4. You begin to panic and obsession takes over
You start to come up with various theories about why the other person isn't responding to your texts. The most common assumptions are that they despise you or that they're going to leave you. Panic sets in, and it becomes challenging to remain composed. Instead, you become fixated on all the things that could potentially go wrong. This ruins your capacity to relish the present and enjoy the moment with the other person.
5. Intermittent reinforcement is the game
This is essentially a case of intermittent reinforcement, where rewards are inconsistently given out. In the context of texting, this means the messages are not consistent. This process can play with your mind, making you crave more and more. It's similar to gambling, where the thrill of the inconsistency keeps you coming back. If you were to receive what you wanted every time, it would become dull and unexciting.

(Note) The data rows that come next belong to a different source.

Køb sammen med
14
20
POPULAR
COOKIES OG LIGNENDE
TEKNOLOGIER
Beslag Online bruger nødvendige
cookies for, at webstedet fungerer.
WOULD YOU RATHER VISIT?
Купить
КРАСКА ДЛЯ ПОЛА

6. This pattern is more likely when there's a childhood history of inconsistency
Individuals who have experienced inconsistency in their childhood are more susceptible to intermittent reinforcement. They may have felt their parents were inconsistent, leading them to choose partners who do not provide what they need consistently but only sometimes. This can feel like a roller coaster ride of emotions, leaving them exhausted at the end.
7. Hope keeps you trying
You believe that since this person is giving you attention some of the time, maybe they will eventually give it to you all the time. You hold onto a deep well of hope that keeps you coming back for more, despite feeling exhausted and hurt. It's your persistent hope for a loving relationship that motivates you to endure the inconsistency.

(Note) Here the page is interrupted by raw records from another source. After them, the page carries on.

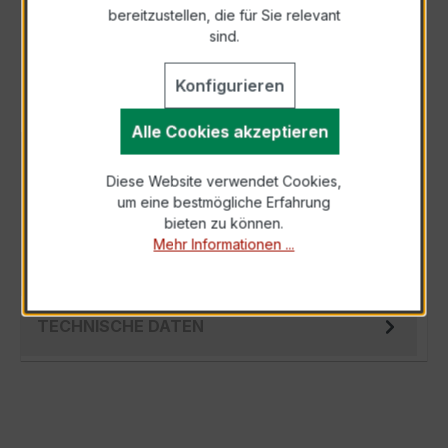
bereitzustellen, die für Sie relevant
Als PDF exportieren
sind.
Konfigurieren
Alle Cookies akzeptieren
BESCHREIBUNG
Diese Website verwendet Cookies,
Der EASKD 31.5 3x100/5A 2,5VA Kl.0,2 ist ein
um eine bestmögliche Erfahrung
kompakter, hochpräziser Niederspannungs-
bieten zu können.
Verrechnungsstromwandler der bewährten…
Mehr Informationen ...
Mehr
TECHNISCHE DATEN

8. You're stuck in a pattern
This is not the first instance where someone has been inconsistent with you. You may have had a series of relationships where others have left you hanging in this way. Instead of being in a healthy relationship, you keep finding yourself in similar ones. You may not know exactly why you are stuck in this pattern, but it is painful and not getting you to where you want to be.
9. You're likely not being honest about your feelings
If the other person is acting weird for a day or two, do you address it? Do you let them know that their behavior (or lack thereof) is making you uncomfortable? I understand that it can be challenging to open up and communicate your feelings, especially when you are hurting. However, I suggest giving it a try next time to see whether the other person is worth your time based on their response.
10. You've likely not talked to the other person about your preferences
Have you communicated your texting preferences to them, including when and how much you like to text? Have you both discussed your respective preferences and how to find a compromise? Without open communication, you may continue to suffer silently.